The stable trees revisited

TL;DR

This paper presents a new line-breaking construction for the alpha-stable tree, generalizing Aldous' Brownian CRT, and provides a new proof of an invariance principle linking branching processes to stable trees.

Contribution

It introduces a novel, simpler line-breaking construction for alpha-stable trees using a random rate process and offers a new proof of the invariance principle for branching process trees.

Findings

New line-breaking construction for alpha-stable trees.

Proof of convergence of branching process trees to alpha-stable trees.

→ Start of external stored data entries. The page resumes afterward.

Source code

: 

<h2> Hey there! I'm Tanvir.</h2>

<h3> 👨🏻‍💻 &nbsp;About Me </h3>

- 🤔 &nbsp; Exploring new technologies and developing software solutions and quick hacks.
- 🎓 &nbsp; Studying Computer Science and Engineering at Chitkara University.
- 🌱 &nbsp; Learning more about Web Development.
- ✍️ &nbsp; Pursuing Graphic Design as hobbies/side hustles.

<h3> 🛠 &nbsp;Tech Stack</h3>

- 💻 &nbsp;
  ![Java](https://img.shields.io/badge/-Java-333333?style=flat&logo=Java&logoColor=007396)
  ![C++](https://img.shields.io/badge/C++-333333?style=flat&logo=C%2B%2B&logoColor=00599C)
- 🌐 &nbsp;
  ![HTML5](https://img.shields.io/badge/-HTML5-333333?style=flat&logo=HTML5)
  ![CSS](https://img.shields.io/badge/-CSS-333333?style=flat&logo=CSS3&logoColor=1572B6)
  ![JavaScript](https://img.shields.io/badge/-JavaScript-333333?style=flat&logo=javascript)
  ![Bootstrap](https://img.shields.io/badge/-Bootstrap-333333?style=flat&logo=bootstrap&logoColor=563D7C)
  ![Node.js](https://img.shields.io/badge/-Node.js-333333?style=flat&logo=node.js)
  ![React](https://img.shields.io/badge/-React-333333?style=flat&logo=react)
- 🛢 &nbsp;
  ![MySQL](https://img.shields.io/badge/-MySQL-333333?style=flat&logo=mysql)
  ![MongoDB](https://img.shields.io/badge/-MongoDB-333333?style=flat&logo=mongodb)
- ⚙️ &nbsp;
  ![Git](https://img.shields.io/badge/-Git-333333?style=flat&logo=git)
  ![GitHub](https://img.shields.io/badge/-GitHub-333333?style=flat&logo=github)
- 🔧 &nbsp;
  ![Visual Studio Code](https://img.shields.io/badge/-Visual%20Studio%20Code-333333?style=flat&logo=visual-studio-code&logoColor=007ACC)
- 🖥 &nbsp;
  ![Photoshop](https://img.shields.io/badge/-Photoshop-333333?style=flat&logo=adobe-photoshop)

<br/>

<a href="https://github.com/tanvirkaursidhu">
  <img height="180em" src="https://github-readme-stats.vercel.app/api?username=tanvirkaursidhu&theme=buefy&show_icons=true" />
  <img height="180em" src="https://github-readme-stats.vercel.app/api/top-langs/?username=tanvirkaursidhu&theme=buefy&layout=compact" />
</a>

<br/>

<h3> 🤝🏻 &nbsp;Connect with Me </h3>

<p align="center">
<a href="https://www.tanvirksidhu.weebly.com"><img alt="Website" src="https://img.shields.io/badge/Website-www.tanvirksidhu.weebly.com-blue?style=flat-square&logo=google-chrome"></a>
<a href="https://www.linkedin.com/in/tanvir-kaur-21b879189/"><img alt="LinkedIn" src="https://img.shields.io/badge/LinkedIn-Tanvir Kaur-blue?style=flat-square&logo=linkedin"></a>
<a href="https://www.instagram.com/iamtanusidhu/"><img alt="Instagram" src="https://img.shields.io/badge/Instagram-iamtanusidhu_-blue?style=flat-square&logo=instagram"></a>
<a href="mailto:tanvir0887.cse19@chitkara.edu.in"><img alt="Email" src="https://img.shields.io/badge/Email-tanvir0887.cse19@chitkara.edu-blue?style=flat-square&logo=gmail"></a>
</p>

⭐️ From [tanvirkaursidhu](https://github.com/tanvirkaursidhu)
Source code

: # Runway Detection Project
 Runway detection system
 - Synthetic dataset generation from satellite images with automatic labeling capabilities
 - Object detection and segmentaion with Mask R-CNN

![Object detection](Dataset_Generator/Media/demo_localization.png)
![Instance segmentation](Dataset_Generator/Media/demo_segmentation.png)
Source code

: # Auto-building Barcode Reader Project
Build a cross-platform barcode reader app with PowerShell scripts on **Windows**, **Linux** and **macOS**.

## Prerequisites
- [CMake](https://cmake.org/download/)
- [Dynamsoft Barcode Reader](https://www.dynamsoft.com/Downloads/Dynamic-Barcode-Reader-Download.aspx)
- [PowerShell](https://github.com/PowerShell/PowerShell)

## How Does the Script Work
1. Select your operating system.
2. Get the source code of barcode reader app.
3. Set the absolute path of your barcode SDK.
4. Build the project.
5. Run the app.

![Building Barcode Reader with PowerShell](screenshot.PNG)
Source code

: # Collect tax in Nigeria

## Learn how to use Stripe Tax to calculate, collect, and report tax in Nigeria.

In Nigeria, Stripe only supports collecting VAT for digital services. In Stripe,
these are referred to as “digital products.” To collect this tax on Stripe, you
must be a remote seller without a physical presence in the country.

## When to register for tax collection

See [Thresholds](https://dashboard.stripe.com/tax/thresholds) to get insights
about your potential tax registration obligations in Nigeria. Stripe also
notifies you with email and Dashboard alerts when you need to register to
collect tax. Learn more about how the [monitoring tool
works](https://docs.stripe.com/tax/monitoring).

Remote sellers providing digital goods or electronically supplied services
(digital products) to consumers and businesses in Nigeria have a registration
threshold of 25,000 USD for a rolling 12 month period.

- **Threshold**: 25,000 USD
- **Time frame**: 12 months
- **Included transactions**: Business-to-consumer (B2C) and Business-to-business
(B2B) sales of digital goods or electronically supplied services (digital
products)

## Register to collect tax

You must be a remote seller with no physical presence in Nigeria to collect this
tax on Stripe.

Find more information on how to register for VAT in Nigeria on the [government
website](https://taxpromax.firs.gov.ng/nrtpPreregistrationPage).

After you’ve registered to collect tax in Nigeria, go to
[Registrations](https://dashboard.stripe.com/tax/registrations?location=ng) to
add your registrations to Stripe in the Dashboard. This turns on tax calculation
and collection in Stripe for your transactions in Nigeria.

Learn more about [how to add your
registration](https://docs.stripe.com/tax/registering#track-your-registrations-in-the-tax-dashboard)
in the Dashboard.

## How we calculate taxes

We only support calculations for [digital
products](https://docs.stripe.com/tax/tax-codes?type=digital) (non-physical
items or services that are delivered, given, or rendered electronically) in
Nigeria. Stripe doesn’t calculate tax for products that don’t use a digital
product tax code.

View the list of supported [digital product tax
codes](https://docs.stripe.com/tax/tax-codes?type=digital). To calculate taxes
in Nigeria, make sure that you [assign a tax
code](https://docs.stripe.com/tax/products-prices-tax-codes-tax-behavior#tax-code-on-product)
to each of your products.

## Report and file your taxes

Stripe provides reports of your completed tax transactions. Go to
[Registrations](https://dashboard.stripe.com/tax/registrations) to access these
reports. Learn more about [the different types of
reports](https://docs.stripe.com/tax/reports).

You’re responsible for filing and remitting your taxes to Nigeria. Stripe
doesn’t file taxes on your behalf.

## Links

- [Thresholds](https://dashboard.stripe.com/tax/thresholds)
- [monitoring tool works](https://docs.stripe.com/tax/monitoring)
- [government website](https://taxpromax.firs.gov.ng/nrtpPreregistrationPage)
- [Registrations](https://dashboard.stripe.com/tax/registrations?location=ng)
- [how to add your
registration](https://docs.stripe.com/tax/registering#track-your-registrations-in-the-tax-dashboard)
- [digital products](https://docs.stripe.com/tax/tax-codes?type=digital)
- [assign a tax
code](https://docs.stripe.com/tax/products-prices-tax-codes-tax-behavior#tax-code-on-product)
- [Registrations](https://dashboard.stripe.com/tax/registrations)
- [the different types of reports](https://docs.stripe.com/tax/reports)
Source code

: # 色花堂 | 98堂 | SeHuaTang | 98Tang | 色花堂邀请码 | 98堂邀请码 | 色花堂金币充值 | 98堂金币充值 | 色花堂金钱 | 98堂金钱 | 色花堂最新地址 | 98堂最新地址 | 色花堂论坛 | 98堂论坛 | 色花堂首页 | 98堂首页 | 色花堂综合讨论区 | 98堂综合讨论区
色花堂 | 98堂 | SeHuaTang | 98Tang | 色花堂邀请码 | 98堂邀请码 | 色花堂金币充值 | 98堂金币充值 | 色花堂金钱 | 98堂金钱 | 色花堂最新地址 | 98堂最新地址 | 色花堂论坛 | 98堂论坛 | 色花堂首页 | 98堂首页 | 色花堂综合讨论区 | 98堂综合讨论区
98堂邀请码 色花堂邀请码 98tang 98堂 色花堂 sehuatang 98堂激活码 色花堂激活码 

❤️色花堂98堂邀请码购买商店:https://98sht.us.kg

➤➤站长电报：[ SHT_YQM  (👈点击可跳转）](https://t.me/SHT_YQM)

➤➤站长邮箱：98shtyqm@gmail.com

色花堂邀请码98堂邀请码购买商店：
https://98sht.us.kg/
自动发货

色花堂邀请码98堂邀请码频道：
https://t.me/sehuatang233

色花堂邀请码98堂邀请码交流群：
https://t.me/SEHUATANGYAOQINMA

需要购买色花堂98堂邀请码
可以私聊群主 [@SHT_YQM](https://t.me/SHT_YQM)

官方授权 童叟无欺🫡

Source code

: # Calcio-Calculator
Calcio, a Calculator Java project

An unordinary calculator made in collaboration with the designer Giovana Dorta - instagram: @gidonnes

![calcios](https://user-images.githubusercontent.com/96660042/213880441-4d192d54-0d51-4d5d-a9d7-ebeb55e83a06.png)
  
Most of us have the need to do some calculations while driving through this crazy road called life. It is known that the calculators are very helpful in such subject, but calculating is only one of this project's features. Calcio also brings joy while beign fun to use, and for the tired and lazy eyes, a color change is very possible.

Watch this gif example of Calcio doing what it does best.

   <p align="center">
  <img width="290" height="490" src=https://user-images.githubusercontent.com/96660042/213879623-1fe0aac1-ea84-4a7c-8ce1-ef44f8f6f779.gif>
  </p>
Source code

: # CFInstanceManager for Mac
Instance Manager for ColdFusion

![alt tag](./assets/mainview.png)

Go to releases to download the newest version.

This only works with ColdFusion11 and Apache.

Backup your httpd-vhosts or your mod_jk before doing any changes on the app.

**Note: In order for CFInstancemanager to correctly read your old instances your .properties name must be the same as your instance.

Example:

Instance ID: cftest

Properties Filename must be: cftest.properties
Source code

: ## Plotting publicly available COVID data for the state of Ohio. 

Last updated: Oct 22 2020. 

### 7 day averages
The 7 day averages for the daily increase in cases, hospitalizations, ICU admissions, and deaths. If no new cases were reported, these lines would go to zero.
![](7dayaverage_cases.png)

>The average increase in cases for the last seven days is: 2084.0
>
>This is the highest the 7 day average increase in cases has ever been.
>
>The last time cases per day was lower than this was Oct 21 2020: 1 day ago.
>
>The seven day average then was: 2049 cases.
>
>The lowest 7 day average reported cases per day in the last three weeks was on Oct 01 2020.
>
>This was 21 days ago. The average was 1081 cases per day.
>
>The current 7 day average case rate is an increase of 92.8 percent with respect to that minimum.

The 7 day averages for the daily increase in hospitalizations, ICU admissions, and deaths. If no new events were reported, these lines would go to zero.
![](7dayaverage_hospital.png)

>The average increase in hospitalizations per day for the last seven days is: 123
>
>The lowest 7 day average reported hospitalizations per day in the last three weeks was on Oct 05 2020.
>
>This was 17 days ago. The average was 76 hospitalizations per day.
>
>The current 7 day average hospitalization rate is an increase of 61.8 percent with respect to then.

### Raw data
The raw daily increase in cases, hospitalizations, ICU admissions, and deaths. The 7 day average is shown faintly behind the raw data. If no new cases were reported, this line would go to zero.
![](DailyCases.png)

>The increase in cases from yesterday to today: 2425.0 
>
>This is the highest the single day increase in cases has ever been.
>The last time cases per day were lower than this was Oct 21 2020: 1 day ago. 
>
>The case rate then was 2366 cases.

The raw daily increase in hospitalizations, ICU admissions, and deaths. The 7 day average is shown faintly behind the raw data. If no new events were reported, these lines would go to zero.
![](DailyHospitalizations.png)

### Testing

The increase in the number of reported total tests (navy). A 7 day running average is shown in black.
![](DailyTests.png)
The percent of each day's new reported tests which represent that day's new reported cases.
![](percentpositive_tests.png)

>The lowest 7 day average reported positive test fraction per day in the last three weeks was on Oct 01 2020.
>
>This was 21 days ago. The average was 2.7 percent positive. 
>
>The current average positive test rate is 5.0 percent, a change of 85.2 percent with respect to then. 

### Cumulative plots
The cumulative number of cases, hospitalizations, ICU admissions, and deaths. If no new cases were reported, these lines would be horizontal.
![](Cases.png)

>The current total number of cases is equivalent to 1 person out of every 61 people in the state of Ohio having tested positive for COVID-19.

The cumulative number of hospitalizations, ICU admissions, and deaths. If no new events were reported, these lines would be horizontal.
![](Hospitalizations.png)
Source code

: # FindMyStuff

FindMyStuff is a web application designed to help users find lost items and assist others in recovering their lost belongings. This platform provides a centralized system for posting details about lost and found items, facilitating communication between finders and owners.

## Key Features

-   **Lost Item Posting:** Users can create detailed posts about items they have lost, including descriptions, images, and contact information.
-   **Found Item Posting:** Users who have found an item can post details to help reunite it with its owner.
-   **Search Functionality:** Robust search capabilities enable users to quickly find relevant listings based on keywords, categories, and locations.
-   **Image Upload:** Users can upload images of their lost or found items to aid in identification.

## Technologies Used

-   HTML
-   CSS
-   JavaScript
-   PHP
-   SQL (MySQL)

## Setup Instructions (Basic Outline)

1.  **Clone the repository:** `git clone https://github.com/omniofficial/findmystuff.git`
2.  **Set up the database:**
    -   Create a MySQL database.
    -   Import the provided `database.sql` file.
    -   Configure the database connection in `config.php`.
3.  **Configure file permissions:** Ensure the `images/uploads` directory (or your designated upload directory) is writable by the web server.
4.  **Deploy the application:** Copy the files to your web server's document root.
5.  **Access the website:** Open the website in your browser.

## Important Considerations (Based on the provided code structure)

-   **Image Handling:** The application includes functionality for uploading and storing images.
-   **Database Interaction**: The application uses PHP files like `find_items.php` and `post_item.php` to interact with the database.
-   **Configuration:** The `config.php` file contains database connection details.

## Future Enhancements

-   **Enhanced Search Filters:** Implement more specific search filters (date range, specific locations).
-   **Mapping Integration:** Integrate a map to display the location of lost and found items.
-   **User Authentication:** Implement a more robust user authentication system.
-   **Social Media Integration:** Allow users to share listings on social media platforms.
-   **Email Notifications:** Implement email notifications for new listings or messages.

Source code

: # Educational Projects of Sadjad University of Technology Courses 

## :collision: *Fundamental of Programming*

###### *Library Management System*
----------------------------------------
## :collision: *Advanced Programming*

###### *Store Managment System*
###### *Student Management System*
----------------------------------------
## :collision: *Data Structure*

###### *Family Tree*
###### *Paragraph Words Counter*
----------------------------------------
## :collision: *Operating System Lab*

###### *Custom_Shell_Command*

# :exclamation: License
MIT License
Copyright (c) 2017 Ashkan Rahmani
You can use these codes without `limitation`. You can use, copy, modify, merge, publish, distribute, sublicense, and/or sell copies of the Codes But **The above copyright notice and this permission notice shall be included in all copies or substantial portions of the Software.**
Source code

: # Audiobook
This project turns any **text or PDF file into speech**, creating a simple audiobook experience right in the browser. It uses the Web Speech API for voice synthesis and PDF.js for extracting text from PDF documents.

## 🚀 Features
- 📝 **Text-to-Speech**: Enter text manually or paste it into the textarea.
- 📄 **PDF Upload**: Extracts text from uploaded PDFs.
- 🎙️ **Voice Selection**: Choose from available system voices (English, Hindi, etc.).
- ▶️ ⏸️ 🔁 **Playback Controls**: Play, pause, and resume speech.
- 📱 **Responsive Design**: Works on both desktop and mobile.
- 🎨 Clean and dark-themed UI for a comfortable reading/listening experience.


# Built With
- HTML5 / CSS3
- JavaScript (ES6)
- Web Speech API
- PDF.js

Connection between discrete and continuous tree constructions.

Abstract

We introduce a new, relatively simple, line-breaking construction of the $\alpha$-stable tree which realises its random finite-dimensional distributions. This is a direct analogue of Aldous' line-breaking construction of the Brownian continuum random tree, which is based on an inhomogeneous Poisson process. Here, we replace the deterministic rate function from the Brownian setting by a random rate process, given by a certain measure-changed $(\alpha-1)$-stable subordinator. Rather than attaching uniformly, the line-segments now connect to locations chosen with probability proportional to the sizes of the jumps of the rate process. We also give a new proof of an invariance principle originally due to Duquesne, which states that the family tree of a Bienaym\'e branching process with critical offspring distribution in the domain of attraction of an $\alpha$-stable law (for $\alpha \in (1,2))$, conditioned to have $n$ vertices, converges on rescaling distances appropriately to the $\alpha$-stable tree. Our proof makes use of a discrete line-breaking construction of the branching process tree, which we show converges to our continuous line-breaking construction.